Becca Valle had no idea why she was plagued by persistent headaches. Her life was seemingly perfect: she took pleasure in a new job, enjoyed living with her boyfriend near family, and had just completed a marathon, marking a significant personal achievement. Yet, despite minimal stress, the headaches began to interfere with her daily life in September 2021, escalating to debilitating levels.
Valle initially attributed these headaches to migraines, while her doctor considered sinus issues. However, one day, the pain became unbearable, rendering her unable to sit up or prevent vomiting. Her concerned boyfriend took her to the hospital, where a scan revealed a dire condition—bleeding in her brain. This discovery led to an exploratory craniotomy, a procedure where a portion of the skull is removed for brain examination.
“I was probably too out of it to grasp the severity of the situation, which was fortunate. If I had truly processed that surgeons were removing part of my skull to access my brain, I might have been terrified,” recalled Valle, then 37.
The subsequent surgery discovered a brain tumor, and later testing identified it as glioblastoma. Fortunately, in a second craniotomy, the tumor was successfully removed. Despite complete removal, treatment for glioblastoma usually involves chemotherapy and radiation, given the aggressive nature of the cancer. According to MD Anderson Cancer Center, only around 10% of patients survive more than five years post-diagnosis.
Glioblastoma presents unique treatment challenges due to the blood-brain barrier—a protective cellular layer that keeps many medications from reaching the brain, complicating treatment of the organ.
Clinical Trials as a Path to Progress
Observing her situation, Valle was presented with an opportunity to join a clinical trial designed to temporarily open the blood-brain barrier. “It was an obvious choice: a potential life-saver,” she noted.
Dr. Graeme Woodworth, the lead researcher and the head of neurosurgery at the University of Maryland Medical Center, hypothesized that a focused ultrasound could safely breach the blood-brain barrier, enhancing chemotherapy’s effectiveness. Utilizing sound waves to activate microbubbles—typically used in imaging tests like echocardiograms—the technique allowed chemotherapy drugs to penetrate the blood-brain barrier for limited periods.
Valle was one of the 34 participants in this trial undergoing between three to six ultrasound treatments over six months, complemented by frequent MRIs to monitor their condition.
Early Success and Future Research
According to Dr.
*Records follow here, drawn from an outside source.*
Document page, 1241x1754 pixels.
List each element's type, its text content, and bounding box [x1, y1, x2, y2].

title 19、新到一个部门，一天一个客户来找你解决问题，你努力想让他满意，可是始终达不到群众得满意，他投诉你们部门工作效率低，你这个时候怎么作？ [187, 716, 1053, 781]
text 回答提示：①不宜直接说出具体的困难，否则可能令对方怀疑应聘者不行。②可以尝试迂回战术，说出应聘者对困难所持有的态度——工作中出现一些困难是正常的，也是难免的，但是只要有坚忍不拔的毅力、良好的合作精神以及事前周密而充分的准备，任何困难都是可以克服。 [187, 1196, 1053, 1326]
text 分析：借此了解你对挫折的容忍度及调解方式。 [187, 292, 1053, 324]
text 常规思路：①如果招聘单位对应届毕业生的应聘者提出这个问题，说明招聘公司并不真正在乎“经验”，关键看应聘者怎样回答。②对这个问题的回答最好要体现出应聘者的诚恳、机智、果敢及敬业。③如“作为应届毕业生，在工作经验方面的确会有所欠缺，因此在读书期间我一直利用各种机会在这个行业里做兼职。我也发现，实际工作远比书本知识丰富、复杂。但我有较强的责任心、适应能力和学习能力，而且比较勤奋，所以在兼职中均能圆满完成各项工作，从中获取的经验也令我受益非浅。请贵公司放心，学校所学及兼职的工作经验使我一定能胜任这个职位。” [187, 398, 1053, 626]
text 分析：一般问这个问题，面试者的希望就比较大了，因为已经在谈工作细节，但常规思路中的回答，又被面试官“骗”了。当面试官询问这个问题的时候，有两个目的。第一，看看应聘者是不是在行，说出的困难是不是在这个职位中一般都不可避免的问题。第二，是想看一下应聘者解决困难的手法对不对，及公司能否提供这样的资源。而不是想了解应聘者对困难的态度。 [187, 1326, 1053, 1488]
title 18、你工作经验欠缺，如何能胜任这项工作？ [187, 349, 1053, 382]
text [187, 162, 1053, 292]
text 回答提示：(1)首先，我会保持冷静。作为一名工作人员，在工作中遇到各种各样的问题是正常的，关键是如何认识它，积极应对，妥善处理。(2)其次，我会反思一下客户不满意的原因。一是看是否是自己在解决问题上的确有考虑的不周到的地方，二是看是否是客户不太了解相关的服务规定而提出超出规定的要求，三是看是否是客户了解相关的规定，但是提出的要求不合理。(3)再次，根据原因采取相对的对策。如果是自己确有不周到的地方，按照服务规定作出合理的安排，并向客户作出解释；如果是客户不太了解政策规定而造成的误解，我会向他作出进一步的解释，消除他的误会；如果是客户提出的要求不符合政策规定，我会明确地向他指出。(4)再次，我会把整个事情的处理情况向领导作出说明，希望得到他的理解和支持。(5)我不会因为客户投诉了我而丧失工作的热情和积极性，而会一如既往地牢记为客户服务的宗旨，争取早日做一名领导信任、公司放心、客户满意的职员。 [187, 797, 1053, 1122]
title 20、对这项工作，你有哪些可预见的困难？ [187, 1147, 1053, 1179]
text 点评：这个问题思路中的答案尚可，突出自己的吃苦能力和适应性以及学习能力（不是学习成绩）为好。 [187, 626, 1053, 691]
Woodworth, the early findings indicated a survival advantage for patients who received both chemotherapy and ultrasound treatments versus those with only chemotherapy. This approach added a new dimension to glioblastoma treatment, although more research is necessary. The comparative control group demonstrated a longer survival for those using this innovative method.
Dr. Patrick Wen, a neuro-oncologist not involved in the trial, lauded the research as a significant step forward, advocating for further systematic studies to validate these findings.
Currently, further studies are pursued to expand upon this promising research, although the University of Maryland isn’t offering the treatment clinically as it undergoes FDA review. They are also exploring its application for brain metastases in certain lung cancer patients. Additionally, the study indicates that liquid biopsies might be feasible to track progression in brain cancers, an exciting avenue for future exploration.
Dr. Woodworth envisions a future where an FDA-approved device could open the blood-brain barrier consistently and safely, fostering collaboration across medical and biotech fields for innovative therapies.
Living Beyond Statistics
For Valle, the trial involved no adverse effects and, four years post-diagnosis, shows no signs of disease—a remarkable outcome given the typically grim prognosis.
“I am truly an outlier,” Valle, now 41, reflected.
Today, Valle enjoys renewed vitality, planning trips and focusing on her present experiences rather than potential relapses. Reflecting on her outlook, she emphasized: “Worrying doesn’t serve me. I’ve always believed in living life to the fullest. Why change now?”